= Fiachnae mac Áedo Róin =

Fiachnae mac Áedo Róin (died 789) was a Dál Fiatach ruler of the over-kingdom of Ulaid in Ireland. He reigned from 750 to 789. He was the son of Áed Róin (died 735) and brother of Bressal mac Áedo Róin (died 750), previous kings. This family had their base in modern-day County Down, Northern Ireland.

==Background==
His father had been slain in battle in 735 by the High King of Ireland Áed Allán (died 743) of the Cenél nEógain and the kingship of Ulaid passed to the rival Dál nAraidi of southern County Antrim in the person of Cathussach mac Ailello (died 749). However, in 749 Cathussach was killed at Ráith Beithech (Rathveagh, modern County Antrim) probably in the interest of the Dál Fiatach and Fiachnae's brother, Bressal, became king. Bressal himself was killed in 750 but the Dál Fiatach retained the kingship. The historian Professor Byrne, however, believes that it is probable there was an interregnum in Ulaid between the reigns of Áed Róin and Fiachnae.

==Reign==
Fiachnae restored the fortunes of the Dál Fiatach during his long reign. In 759 he became involved in a dispute among the churchmen of Armagh. Fiachnae supported the abbot Fer-dá-Chrích versus a priest named Airechtach who had the support of Dúngal mac Amalgado of the Uí Néill of Brega. Fiachnae defeated them at the Battle of Emain Macha, near Armagh, and Dúngal and his ally Donn Bó mac Con Brettan, king of Fir Rois were slain.

In 761 Fiachnae defeated the Uí Echach Cobo (a branch of the Dál nAraidi) of the west part of county Down in the Battle of Áth Duma where their king Ailill mac Feidlimid was slain. The Uí Echach Coba were to suffer another defeat in 776 this time at the hands of the Airthir (an Airgialla tribe of modern County Armagh).

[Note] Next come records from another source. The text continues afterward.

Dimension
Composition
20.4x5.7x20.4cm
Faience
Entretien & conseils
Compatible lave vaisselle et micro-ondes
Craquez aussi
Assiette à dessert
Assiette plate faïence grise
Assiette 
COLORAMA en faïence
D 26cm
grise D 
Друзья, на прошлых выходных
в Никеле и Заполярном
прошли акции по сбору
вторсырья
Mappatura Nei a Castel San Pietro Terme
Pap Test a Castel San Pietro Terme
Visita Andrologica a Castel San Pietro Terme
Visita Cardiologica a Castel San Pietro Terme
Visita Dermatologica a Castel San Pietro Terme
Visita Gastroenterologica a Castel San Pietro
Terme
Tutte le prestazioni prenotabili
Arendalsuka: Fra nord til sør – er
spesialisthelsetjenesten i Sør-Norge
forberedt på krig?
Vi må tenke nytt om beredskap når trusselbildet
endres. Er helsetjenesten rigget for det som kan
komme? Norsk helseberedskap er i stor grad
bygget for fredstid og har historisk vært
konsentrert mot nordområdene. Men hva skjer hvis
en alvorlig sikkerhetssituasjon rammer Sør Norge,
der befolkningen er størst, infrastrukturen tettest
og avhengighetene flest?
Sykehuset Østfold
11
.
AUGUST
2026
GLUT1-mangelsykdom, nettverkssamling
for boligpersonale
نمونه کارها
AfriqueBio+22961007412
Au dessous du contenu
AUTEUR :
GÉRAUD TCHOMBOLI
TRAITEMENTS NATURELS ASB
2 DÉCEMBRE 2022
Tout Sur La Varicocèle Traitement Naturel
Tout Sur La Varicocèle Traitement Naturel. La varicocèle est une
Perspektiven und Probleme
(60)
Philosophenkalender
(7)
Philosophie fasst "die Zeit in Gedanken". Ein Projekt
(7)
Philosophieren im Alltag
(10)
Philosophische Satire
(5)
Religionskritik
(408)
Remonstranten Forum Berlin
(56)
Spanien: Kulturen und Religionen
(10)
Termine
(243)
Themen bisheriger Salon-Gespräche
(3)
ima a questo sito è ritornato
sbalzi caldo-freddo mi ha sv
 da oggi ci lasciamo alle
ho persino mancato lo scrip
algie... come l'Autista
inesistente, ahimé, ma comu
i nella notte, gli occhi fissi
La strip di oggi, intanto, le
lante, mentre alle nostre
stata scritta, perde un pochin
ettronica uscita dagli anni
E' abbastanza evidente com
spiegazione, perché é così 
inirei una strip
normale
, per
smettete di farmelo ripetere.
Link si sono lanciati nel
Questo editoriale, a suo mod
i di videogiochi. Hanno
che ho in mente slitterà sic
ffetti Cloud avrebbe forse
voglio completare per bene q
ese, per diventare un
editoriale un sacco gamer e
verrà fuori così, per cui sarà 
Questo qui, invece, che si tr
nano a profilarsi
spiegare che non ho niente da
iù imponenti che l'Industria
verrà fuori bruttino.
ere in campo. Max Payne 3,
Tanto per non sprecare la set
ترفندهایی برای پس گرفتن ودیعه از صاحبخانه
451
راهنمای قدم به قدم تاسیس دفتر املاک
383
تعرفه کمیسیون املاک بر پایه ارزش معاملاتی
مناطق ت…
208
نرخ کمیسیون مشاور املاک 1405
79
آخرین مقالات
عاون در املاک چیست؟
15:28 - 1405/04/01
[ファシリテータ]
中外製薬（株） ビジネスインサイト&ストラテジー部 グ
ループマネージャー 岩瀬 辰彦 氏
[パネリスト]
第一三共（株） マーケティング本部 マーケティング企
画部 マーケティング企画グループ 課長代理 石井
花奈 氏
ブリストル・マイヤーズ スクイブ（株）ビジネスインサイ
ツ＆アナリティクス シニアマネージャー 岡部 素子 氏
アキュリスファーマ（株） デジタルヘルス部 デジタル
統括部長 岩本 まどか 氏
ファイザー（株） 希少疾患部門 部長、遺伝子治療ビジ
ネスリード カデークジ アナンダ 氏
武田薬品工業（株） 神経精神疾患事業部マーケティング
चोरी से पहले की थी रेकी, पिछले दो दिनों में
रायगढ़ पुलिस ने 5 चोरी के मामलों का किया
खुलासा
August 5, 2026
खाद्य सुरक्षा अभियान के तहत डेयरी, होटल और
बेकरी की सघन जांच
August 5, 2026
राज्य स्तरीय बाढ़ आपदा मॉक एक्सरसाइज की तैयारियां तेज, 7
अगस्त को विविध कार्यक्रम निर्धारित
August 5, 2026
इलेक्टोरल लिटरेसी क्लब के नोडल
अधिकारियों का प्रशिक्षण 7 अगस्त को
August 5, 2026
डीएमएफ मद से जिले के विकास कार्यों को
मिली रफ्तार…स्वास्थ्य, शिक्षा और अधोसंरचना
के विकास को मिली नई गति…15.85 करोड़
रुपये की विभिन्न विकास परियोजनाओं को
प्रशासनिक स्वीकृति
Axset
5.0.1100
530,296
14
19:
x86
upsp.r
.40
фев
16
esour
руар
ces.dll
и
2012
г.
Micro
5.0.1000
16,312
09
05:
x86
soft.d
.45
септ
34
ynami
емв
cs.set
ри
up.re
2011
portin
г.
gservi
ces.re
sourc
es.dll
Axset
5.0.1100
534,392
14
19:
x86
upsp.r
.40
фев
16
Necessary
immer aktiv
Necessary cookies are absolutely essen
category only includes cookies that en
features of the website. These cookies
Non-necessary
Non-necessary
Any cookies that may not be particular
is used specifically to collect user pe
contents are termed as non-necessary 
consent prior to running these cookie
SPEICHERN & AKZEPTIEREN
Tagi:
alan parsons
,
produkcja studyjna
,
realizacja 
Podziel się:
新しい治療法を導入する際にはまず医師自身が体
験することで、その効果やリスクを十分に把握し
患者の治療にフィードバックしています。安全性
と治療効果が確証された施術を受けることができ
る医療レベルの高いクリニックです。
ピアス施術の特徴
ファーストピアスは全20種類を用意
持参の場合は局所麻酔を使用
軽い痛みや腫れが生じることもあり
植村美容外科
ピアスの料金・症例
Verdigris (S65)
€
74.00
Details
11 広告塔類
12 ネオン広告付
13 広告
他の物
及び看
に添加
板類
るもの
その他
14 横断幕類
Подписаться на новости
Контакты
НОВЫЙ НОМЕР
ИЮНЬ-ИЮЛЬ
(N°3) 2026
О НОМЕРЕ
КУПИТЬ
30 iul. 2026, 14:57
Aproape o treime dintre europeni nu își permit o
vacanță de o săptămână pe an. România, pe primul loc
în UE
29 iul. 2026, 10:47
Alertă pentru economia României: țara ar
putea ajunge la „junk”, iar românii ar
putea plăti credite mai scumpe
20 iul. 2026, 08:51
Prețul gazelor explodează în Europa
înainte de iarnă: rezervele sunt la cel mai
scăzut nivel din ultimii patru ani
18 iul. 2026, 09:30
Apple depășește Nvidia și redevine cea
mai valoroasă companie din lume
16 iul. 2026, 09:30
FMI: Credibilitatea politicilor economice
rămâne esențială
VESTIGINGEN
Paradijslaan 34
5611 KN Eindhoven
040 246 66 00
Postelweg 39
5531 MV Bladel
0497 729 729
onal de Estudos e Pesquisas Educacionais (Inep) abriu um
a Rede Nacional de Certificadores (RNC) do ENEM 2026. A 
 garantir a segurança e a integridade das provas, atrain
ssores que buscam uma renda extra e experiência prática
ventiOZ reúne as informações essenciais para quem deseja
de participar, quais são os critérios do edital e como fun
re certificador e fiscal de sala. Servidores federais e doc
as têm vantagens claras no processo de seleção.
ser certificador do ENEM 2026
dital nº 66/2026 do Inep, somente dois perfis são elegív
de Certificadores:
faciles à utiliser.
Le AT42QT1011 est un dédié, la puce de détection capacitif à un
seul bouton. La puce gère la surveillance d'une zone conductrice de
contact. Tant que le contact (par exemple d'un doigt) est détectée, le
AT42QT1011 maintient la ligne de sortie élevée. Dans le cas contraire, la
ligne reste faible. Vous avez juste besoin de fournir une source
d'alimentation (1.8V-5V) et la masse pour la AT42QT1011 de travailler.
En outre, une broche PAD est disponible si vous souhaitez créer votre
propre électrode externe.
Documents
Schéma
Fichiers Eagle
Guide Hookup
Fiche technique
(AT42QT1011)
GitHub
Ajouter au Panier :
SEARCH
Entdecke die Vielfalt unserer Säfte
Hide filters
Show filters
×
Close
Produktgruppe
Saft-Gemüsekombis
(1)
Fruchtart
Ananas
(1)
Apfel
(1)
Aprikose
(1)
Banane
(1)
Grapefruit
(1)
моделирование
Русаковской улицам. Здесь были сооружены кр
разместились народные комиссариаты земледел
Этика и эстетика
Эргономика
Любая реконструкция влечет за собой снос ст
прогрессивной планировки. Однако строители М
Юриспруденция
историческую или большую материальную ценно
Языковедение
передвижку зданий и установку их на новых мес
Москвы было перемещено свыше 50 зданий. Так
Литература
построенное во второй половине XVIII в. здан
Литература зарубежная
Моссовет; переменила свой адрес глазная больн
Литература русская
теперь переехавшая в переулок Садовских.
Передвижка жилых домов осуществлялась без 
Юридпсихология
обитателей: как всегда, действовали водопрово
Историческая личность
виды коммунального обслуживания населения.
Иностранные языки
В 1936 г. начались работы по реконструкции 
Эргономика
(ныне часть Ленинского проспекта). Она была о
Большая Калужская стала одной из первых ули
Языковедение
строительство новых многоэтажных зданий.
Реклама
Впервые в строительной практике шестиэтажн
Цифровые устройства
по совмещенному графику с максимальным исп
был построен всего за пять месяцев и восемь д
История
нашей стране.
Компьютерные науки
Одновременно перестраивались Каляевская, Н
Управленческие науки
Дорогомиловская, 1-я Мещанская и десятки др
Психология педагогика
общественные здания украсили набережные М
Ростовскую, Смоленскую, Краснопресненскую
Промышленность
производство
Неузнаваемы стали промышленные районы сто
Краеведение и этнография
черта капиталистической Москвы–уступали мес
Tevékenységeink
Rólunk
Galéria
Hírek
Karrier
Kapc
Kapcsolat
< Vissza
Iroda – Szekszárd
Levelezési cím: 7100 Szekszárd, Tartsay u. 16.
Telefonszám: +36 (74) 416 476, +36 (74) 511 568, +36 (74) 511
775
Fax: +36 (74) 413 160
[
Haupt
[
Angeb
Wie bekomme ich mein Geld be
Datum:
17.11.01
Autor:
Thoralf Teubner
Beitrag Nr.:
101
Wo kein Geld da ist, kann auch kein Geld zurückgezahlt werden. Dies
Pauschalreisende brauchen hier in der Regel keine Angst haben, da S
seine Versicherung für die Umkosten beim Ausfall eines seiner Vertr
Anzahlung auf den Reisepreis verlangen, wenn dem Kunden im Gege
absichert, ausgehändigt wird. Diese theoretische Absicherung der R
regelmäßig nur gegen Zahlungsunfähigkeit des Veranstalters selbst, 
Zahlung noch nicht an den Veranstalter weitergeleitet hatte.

The Dál nAraidi proper engaged in internecine civil wars in 776 and 783. In one of these conflicts in 776 Fiachnae's son Eochaid gave support to the claimant Tommaltach mac Indrechtaig (died 790) and they defeated and slew the ing of Dál nAraidi, Cinaed Ciarrge mac Cathussaig, and his ally Dúngal, king of the Uí Tuirtri (an Airgialla tribe west of Lough Neagh) in the Battle of Drong.

The power of Fiachnae was such that the high king Donnchad Midi (died 797) sought a conference with him at Inis na Ríg in eastern Brega. However, mutual distrust prevented Fiachnae from coming ashore and Donnchad from going out to sea to meet him. The purpose of the meeting may have been to delimit spheres of influence. Donnchad may have been seeking to settle affairs involving the Uí Echach Coba and Airthir and the border region of the Conailli Muirtheimne (in modern County Louth).

==Expansion of Dál Fiatach influence==
The expansion of the Dál Fiatach northwards to the shores of Lough Neagh began in his reign and this cut off the Dál nAraidi proper from their kinsmen the Uí Echach Coba in the south. Fiachnae also gave his patronage to Bangor, traditionally a Dál nAraidi monastery. He also converted Downpatrick into a royal monastery (or this was done by his father). The first recorded abbot of Downpatrick in the annals has a death notice in 753.

His sons Eochaid mac Fiachnai (died 810) and Cairell mac Fiachnai (died 819) were Kings of Ulster. Another son, Loingsech mac Fiachnai (died 800) was abbot of Downpatrick. Fiachnae's nephew Diarmait Ua Áedo Róin (died 825) was a Céli Dé (Culdee) church reformer and founded the monastery of Diseart Diarmad (Castledermot, modern County Kildare) in 812 renewing the ties of Bangor with Leinster.